### [Task to carry out]
Output the text of every row below line for line and unchanged, leaving the pictures out of your answer.

Information shown Block Start

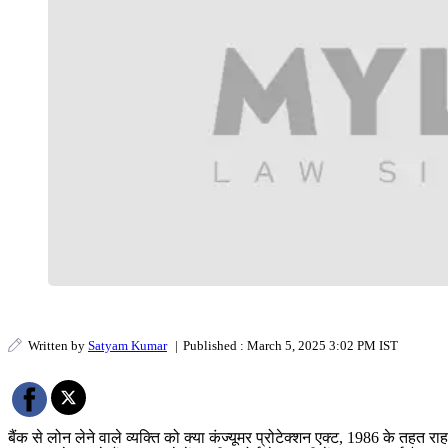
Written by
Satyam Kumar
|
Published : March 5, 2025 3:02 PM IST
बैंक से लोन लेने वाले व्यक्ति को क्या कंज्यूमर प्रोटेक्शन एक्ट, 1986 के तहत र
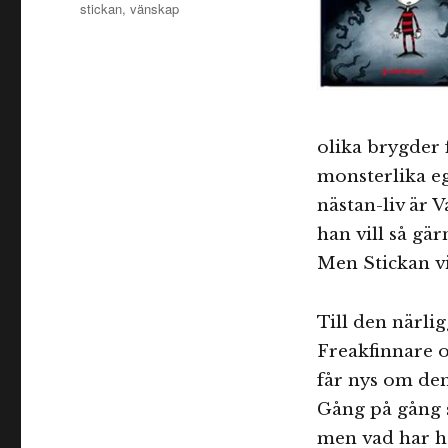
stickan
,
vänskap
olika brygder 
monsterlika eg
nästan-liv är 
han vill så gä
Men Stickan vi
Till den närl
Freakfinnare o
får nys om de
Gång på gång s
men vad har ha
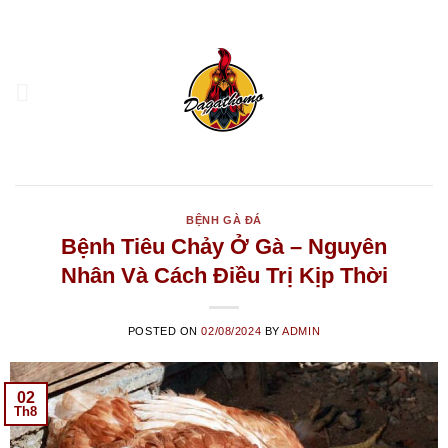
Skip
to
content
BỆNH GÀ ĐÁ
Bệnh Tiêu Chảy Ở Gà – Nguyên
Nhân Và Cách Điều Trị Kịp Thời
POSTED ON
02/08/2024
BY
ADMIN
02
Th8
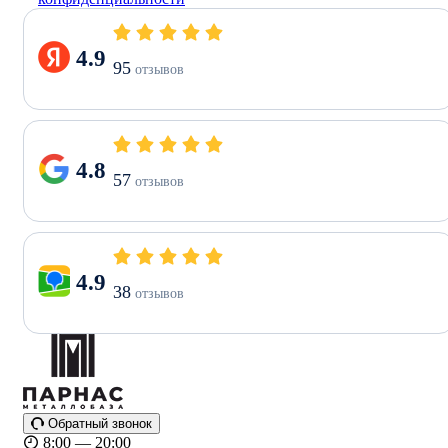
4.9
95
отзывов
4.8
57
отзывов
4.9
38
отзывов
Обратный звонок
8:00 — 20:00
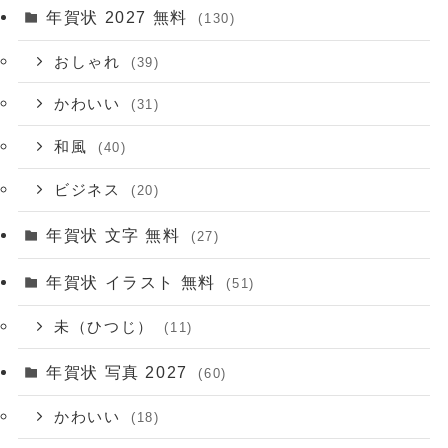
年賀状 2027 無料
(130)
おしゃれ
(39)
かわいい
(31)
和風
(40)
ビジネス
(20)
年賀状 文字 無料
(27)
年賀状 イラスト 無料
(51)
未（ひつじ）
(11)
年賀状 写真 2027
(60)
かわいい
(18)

Information shown Block End

### [Task output]
Written by
Satyam Kumar
|
Published : March 5, 2025 3:02 PM IST
बैंक से लोन लेने वाले व्यक्ति को क्या कंज्यूमर प्रोटेक्शन एक्ट, 1986 के तहत र
stickan
,
vänskap
olika brygder 
monsterlika eg
nästan-liv är 
han vill så gä
Men Stickan vi
Till den närl
Freakfinnare o
får nys om de
Gång på gång s
men vad har ha
Skip
to
content
BỆNH GÀ ĐÁ
Bệnh Tiêu Chảy Ở Gà – Nguyên
Nhân Và Cách Điều Trị Kịp Thời
POSTED ON
02/08/2024
BY
ADMIN
02
Th8
4.9
95
отзывов
4.8
57
отзывов
4.9
38
отзывов
Обратный звонок
8:00 — 20:00
年賀状 2027 無料
(130)
おしゃれ
(39)
かわいい
(31)
和風
(40)
ビジネス
(20)
年賀状 文字 無料
(27)
年賀状 イラスト 無料
(51)
未（ひつじ）
(11)
年賀状 写真 2027
(60)
かわいい
(18)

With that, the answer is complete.